Um estado de exaustão emocional e físico que afeta os pais devido à sobrecarga de responsabilidades relacionadas à educação e cuidado dos filhos. Essa é a definição de burnout parental, condição psicológica com sintomas emocionais e físicos.

Como a incidência desse problema nunca foi mensurada no Brasil, a pesquisadora Ana Letícia Senobio dos Santos desenvolveu um questionário para investigar os fatores de risco para a incidência da síndrome no país.

A aplicação do formulário integra a pesquisa de mestrado desenvolvida pela pesquisadora no Programa de Pós-graduação em Psicologia: cognição e comportamento da Faculdade de Filosofia e Ciências Humanas (Fafich) da UFMG. O levantamento busca identificar as condições que podem desencadear o burnout parental, visando à elaboração de propostas de políticas públicas, especialmente para pais de crianças com condições clínicas como o autismo.

Quando descobrimos os fatores de risco, conseguimos saber onde intervir e como ajudar esses pais na clínica psicológica. Além disso, mapear esses pais nos ajudará a implementar novas posturas clínicas e políticas públicas que os atendam”, diz Ana Senobio.

Já sabemos que o perfeccionismo é um dos fatores de risco associados ao burnout parental. Muitas vezes, os pais sentem a necessidade de ser perfeitos e de corresponderem àquilo que a sociedade espera deles. Outro fator que pode interferir é a idade dos filhos. Investigar esses padrões nos dará ferramentas para lidar com o problema”, avalia a mestranda.

O estudo desenvolvido por Ana Letícia faz parte de pesquisa mais ampla que investiga o perfeccionismo em diversos grupos, desenvolvida pelo Laboratório de Avaliação e Intervenção na Saúde (Lavis) do Departamento de Psicologia da UFMG. O questionário está disponível na internet e pode ser respondido, até o fim de junho, por qualquer pai ou mãe brasileiros. Ele contempla dados sociodemográficos, de saúde mental e oferece aos participantes, ao final do preenchimento, o nível de escala de burnout parental em que eles se encontram, quando é o caso.

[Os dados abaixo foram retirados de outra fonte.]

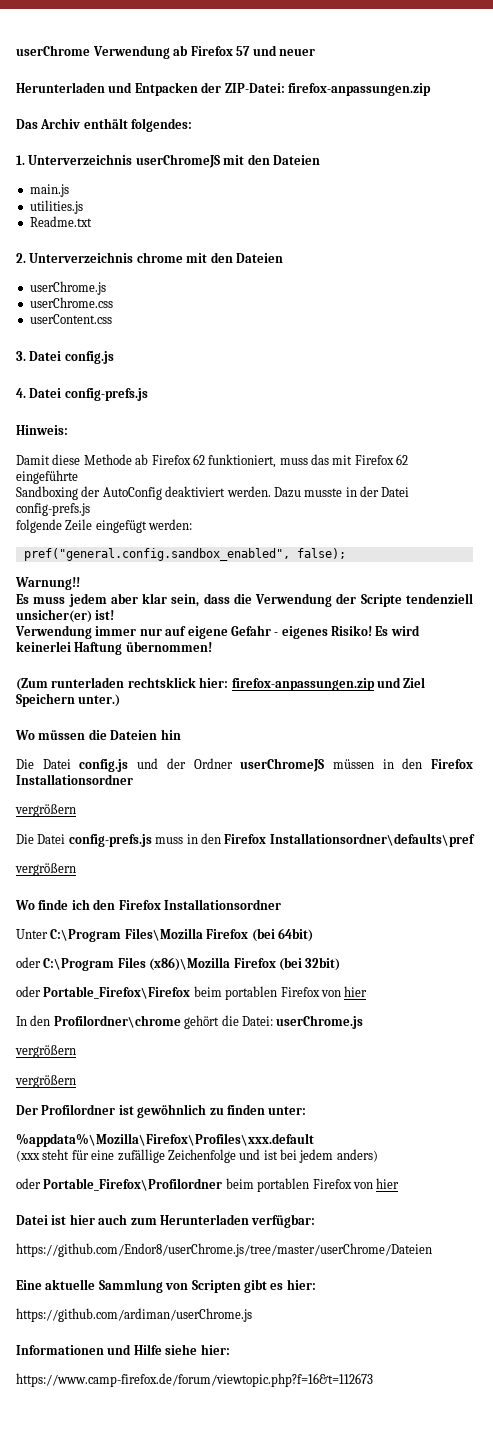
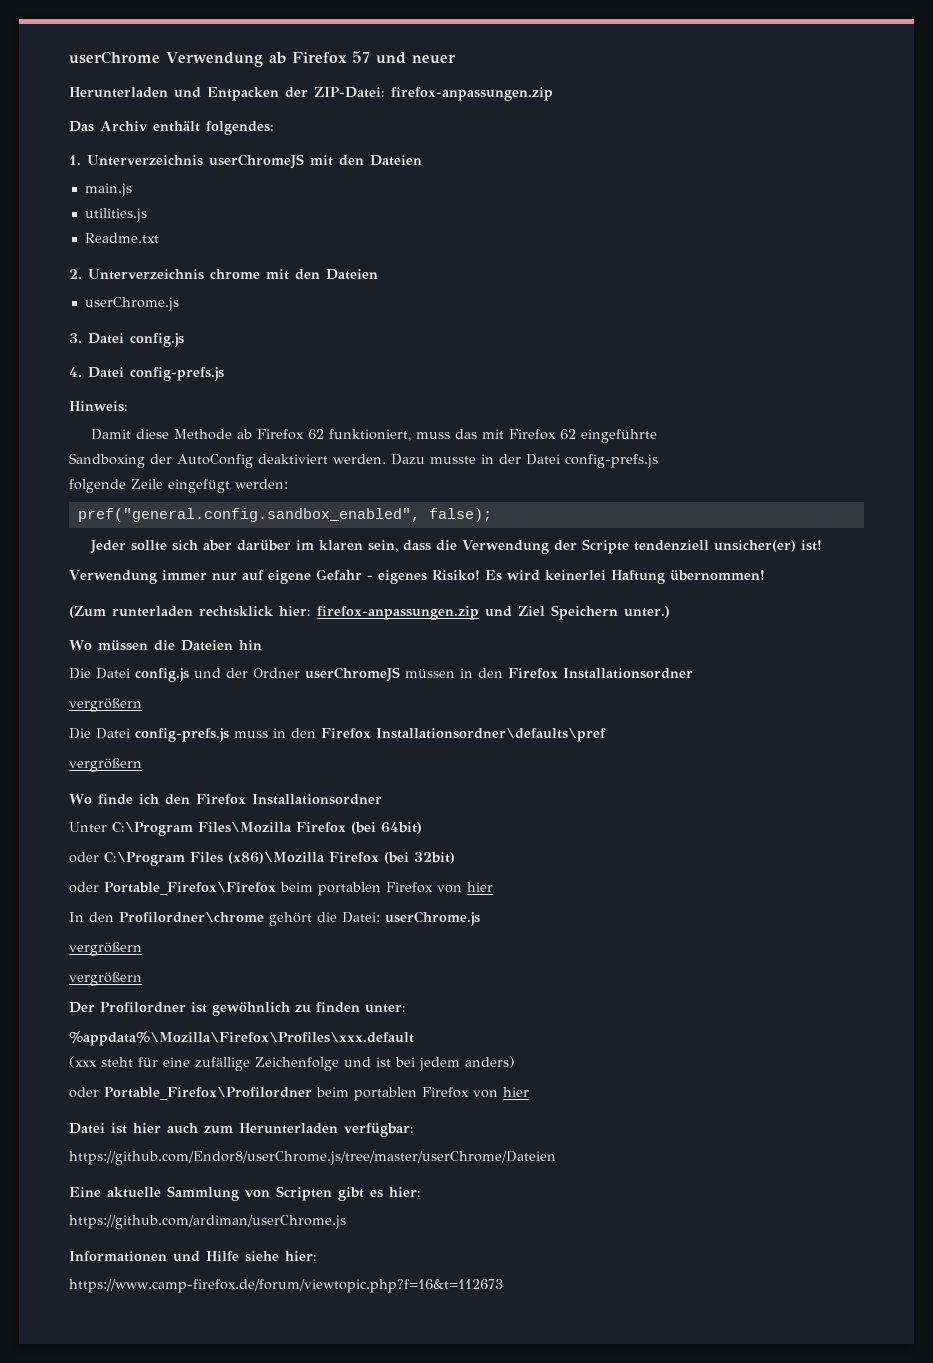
[29,297,113,308] [29,314,112,324] // userChrome.css // userContent.css -> (179, 304) none
[15,577,80,590] [16,593,168,607] Warnung!! // Es muss jedem aber klar -> [89,540,363,554] Jeder sollte sich aber darüber im klaren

Ana Letícia afirma que o burnout parental precisa ser investigado e tratado porque gera diversos sintomas emocionais e físicos que prejudicam a vida dos pais. Entre eles, a pesquisadora cita a sensação de extrema exaustão, aliada a uma fadiga da rotina diária, a percepção de forte contraste com relação a uma parentalidade idealizada, a dificuldade de identificação e prazer ao desempenhar as tarefas próprias dos pais e o distanciamento emocional dos filhos.

Além disso, o problema pode levar os pais a desenvolver problemas de saúde como dificuldade para dormir e para se acalmar, além de sintomas de depressão ou ansiedade e conflitos no casamento. “Estamos investigando o tema, mas é essencial que os pais procurem ajuda se acharem que estão sofrendo de burnout parental, uma vez que essa condição piora a qualidade de vida”, recomenda Ana Letícia.